Dursun Bey, ne zaman sorunlu öğrencileriyle yaşadıkları canına tak etse ,herkesin çocuk yapma özgürlüğünün olmaması gerektiği yönünde görüş bildiriyor.Ona göre devletin düzenleyeceği kurslardan mezun olmalı anne baba...Bu sorumluluğu taşımayacağı düşünülen kişilere böyle bir ehliyet verilmemeli. Dolayısıyla o kişiler de çocuk yapmamalı.
Onun ne hissettiğini anladığım için ve devletin yurtlarında kalan binlerce ana - babasız sorunlu çocukları da özellikle son günlerde Öncül'den dinlediğim için ona hak vermemek elde değil.Biz yıllardır ne çok sorunlu öğrencilerle karşılaşıyoruz haberiniz var mı?Türkiye'nin dört bir yanında anne baba ilgisinden yoksun ne çok çocuk var bir düşünün.Hayat gailelerinin sürüklediği insanların çocukları, allaha emanet yaşayan...
Tüm bunları söyleyince insan o duvar yazısını hatırlamadan edemiyor:''Hayat seks yolu ile geçen bir hastalıktır.'' O hastalığın sağıltılması ile uğraşan ve birazcık bile duyarlılığı olan öğretmenlerin böyle düşünmesi normal değil mi ?
Bunları Dursun Bey'le zaman zaman konuşuyoruz da ,en son bundan bahsettiğimizin ertesinde TRT radyolarının birinde aynı minvalde tartışılan bir program dinledim.Dinleyicilerden görüş bildirmelerini istiyordu.Dursun Hocam dinleseydi ne diyeceği belli tahmin edeceğiniz gibi.Şimdiye kadar -ilk bakışta-hak verir şekil de konuştuğum bu konu hakkında benim görüşüm istense, aynı görüşü yineliyemiyeceğim.
Böyle konularda her zaman empati yararlı olmuştur.Hatta empati yeteneğinin faşizmin en büyük düşmanı olduğunu düşünürüm.Faşizm ise öyle bir şey ki bir faşistte bile sorsanız faşizm kötü bir şeydir.O bencilliklerin en büyüğüdür.İyi, küçük bencillikler de elbette vardır.Kendi iyiliğini bile güdemeyen bir insandan kime ne hayır gele ki...Biz şimdi adam daha çocuk isteyip istemediğini bile düşünmemişken karşısına dikilip :''Hooop dur kardeşim .senin ehliyetin yok ,çek kenara,öde cezayı ,doğum kontrolü uygulamadan hayat trafiğine çıktın'' mı diyeceğiz?Özellikle geleneksel değer yargıları ile yoğrulmuş , tipik bir sıradan vatandaşa bunu ne hakla söyleyebilirsin.Özgürlüğünü sınırlamadan kullandığı -en azından yasalarla-tek alan gibi...
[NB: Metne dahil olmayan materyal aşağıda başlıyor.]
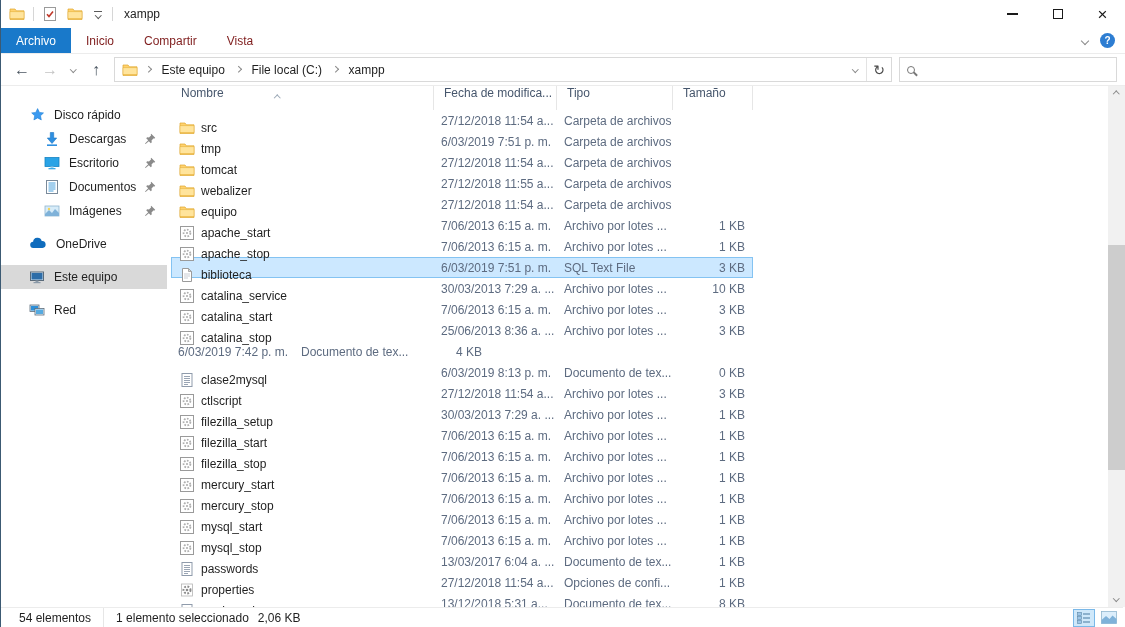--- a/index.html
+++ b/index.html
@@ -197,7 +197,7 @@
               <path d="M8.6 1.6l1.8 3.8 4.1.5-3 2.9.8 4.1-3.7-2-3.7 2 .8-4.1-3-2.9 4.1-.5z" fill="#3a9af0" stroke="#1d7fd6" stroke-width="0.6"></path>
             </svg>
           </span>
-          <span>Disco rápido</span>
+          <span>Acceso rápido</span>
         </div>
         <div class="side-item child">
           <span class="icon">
Kaldı ki hayat her şeyi ile öyle hesaba kitaba gelen bir şey değildir.Öyle olsaydı nerde kalırdı ki heyecanı.
Hayatı yaşanır yapan bu hesaba gelmeyen yanları değil midir?Aşk gibi...Bozgunları ve zaferleri ile hayat hayata benzer .Her şey hesap edilir olsa bile, hayat keşfedilmeden yaşanır mı?Elbette insan hayatı belli bir standarda oturtmak ister.O standartlar koydukça yeni bozunumlar hayatın dengesini bozar.
Dursun Bey'in ya da hepimizin şikayet ettiği şeyler değişecek, değişmeli tabi ki .Ama evrimsiz devrim olmayacağı gerçeği ile hareketle ,gözümüz ufka bakarken ufkun önüne zorba duvarlar örmeyelim.